Congenital heart disease (CHD) refers to structural abnormalities in the heart that are present at birth. It is one of the most common birth defects, affecting the heart’s walls, valves, or blood vessels. CHD can range from mild conditions, such as small septal defects, to severe defects that require immediate medical intervention.
The causes of CHD are multifactorial, including genetic mutations, chromosomal abnormalities (e.g., Down syndrome), maternal infections, or environmental factors like exposure to certain medications or toxins during pregnancy.

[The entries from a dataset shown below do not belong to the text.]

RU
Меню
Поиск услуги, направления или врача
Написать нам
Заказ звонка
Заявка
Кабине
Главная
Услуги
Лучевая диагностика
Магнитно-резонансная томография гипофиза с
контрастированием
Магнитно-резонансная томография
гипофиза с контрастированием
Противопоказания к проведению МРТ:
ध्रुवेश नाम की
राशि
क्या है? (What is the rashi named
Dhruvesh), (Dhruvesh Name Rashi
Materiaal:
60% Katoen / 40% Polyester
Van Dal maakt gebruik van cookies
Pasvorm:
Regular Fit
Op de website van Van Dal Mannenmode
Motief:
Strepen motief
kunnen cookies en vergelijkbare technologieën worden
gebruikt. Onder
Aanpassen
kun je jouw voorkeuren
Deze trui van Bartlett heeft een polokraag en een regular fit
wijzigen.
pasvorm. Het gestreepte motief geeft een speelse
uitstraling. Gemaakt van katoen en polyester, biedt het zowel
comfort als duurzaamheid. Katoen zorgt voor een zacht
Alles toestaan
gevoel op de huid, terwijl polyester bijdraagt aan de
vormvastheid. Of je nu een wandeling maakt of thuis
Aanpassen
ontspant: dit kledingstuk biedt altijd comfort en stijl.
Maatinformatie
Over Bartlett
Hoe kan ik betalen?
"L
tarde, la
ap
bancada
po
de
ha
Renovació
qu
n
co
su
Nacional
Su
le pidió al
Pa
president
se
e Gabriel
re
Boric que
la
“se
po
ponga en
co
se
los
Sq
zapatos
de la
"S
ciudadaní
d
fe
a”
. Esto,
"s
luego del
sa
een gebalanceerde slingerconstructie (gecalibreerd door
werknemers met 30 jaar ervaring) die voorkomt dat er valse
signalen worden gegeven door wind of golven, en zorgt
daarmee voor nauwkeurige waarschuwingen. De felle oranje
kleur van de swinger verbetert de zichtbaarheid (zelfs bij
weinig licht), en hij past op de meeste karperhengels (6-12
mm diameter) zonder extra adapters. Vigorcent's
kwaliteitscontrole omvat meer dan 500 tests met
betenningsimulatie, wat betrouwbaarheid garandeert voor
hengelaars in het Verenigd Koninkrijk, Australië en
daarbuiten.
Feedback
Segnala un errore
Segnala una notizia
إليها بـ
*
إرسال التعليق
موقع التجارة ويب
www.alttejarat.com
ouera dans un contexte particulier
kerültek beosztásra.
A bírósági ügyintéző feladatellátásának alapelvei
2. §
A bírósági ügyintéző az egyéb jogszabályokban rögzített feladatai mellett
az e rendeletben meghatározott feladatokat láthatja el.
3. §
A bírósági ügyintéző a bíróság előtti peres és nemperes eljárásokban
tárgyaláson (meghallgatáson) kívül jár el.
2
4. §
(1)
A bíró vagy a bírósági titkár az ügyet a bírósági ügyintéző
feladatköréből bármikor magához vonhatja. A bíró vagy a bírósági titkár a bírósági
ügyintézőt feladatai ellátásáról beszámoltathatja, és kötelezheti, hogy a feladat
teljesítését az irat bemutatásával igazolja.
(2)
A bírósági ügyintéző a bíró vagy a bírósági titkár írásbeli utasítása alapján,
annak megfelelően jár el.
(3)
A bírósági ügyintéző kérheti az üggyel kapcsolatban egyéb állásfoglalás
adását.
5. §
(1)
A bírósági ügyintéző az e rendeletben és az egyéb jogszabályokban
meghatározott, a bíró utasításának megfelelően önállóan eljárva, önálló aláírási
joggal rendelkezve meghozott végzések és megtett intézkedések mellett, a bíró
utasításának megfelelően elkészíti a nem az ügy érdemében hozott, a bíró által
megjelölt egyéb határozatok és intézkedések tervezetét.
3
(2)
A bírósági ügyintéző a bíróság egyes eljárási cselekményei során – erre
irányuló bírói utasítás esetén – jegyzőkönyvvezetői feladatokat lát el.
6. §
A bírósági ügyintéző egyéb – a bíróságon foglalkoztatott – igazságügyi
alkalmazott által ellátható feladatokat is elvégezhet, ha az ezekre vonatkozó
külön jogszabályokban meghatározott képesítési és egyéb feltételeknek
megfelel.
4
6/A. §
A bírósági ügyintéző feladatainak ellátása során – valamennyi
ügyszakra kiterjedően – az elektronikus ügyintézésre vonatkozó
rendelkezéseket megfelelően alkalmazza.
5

Common types of CHD include atrial septal defect (ASD), ventricular septal defect (VSD), patent ductus arteriosus (PDA), tetralogy of Fallot (TOF), and transposition of the great arteries (TGA). Symptoms vary depending on severity but may include cyanosis (bluish skin), difficulty breathing, poor growth, and heart murmurs.
Diagnosis is typically made through echocardiography, electrocardiography (ECG), chest X-rays, or cardiac MRI. Treatment options depend on the defect’s nature and severity and may involve medications, catheter-based procedures, or open-heart surgery. Advances in medical care have significantly improved survival rates, allowing many individuals with CHD to live healthy lives with appropriate management. Regular follow-ups with a cardiologist are essential for long-term care.